More people across the world are dipping into the plant-based foods trend, which industry experts anticipate will continue to explode in growth. In Sweden, startup Hooked Foods is providing a mouth-watering plant-based alternative to seafood.

“We’re estimated to eat more fish than we ever have,” Hooked Foods Co-Founder Tom Johansson said. “We’re expected to eat 30 percent more in the next 10 years, so the wild harvest is under a lot of pressure.”

Johansson says improvements to fish farms have been promising, but he doesn’t believe it will be enough to solve the inevitable sustainability problem.

“Plant-based foods are much more disruptive,” Johansson said. “We go directly to the sources that you can scale without harming our planet, and we’re not working with living animals.”

“We’re doing our best to keep the great taste profile that I love about seafood”

Bloomberg Intelligence Research says the global plant-based alternatives market could swell to $162 billion by 2030, up from $29.4 billion in 2020. Analysts point to concerns about sustainably feeding a growing global population that is helping to fuel this increase.

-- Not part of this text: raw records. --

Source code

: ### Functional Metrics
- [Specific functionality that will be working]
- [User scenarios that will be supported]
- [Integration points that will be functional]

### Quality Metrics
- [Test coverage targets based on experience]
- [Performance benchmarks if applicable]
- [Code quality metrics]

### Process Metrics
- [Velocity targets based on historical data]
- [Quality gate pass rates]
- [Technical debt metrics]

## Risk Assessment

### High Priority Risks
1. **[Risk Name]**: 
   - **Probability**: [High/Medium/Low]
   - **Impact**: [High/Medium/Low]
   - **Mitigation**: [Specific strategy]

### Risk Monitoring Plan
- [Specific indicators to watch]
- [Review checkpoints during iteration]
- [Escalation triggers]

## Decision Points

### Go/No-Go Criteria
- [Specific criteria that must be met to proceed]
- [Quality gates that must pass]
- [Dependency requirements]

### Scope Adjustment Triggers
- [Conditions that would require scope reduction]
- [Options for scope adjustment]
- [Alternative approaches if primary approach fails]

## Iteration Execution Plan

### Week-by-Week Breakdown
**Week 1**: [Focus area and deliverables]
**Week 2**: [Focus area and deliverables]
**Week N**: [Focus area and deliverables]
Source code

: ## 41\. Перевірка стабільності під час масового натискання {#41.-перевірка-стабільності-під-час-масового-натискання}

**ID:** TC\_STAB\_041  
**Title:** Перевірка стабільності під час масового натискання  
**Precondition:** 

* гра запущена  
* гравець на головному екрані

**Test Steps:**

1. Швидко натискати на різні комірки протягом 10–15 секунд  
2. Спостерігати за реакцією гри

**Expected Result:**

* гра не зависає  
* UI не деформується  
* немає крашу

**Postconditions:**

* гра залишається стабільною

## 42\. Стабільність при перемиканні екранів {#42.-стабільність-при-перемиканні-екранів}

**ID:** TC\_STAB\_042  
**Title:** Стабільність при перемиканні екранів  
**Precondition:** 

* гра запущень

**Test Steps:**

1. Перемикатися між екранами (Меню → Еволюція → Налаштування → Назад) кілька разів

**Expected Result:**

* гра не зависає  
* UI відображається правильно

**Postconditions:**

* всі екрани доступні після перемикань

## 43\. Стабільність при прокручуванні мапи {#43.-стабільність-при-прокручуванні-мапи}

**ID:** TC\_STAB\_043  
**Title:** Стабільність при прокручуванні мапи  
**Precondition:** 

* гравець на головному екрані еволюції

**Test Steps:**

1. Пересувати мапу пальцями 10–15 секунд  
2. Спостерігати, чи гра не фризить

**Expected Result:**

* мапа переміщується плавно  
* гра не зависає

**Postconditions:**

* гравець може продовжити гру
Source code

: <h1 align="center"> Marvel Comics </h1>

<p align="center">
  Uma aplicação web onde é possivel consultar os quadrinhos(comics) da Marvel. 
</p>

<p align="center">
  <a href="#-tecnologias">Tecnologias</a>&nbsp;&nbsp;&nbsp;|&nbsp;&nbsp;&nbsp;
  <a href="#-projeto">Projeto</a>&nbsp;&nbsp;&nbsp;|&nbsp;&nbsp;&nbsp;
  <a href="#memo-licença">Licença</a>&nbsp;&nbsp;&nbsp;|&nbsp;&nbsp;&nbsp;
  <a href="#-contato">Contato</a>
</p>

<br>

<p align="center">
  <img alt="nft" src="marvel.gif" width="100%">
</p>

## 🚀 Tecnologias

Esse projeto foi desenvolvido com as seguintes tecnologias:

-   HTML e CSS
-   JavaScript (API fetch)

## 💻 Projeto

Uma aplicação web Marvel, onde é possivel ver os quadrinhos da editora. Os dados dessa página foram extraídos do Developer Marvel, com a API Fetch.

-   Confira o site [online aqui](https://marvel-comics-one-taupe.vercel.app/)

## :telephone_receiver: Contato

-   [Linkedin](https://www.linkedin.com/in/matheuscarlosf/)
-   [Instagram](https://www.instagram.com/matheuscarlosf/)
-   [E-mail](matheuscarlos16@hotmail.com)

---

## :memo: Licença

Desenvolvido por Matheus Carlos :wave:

Hooked is riding these rapidly rising tides, and is now targeting $10 million in Series A funding to spur its expansion in Europe. The company raised $4.5 million last year in its second round of funding.

“We have distribution growth, fabrication growth, and we also have studies that consumers like the brand, they like the product,” Johansson said. “With the team we’ve built, we’re really confident that we have something that works.”

Eager to expand internationally

The company’s plant-based seafood products are now available in more than 75 percent of Swedish retailers.

Hooked recently launched in Iceland and signed a distributor for Finland. Johansson says they’re talking with potential partners in other Nordic countries, and are eager to expand into Germany as well.

Johansson says they have the ambition to be the leaders of the alternative seafood category, and they feel the industry is moving in the right direction.

“A lot is going to happen in the next 10 years,” Johansson said. “We want to be part of that whole change and make sure seafood is on the agenda with other great companies.”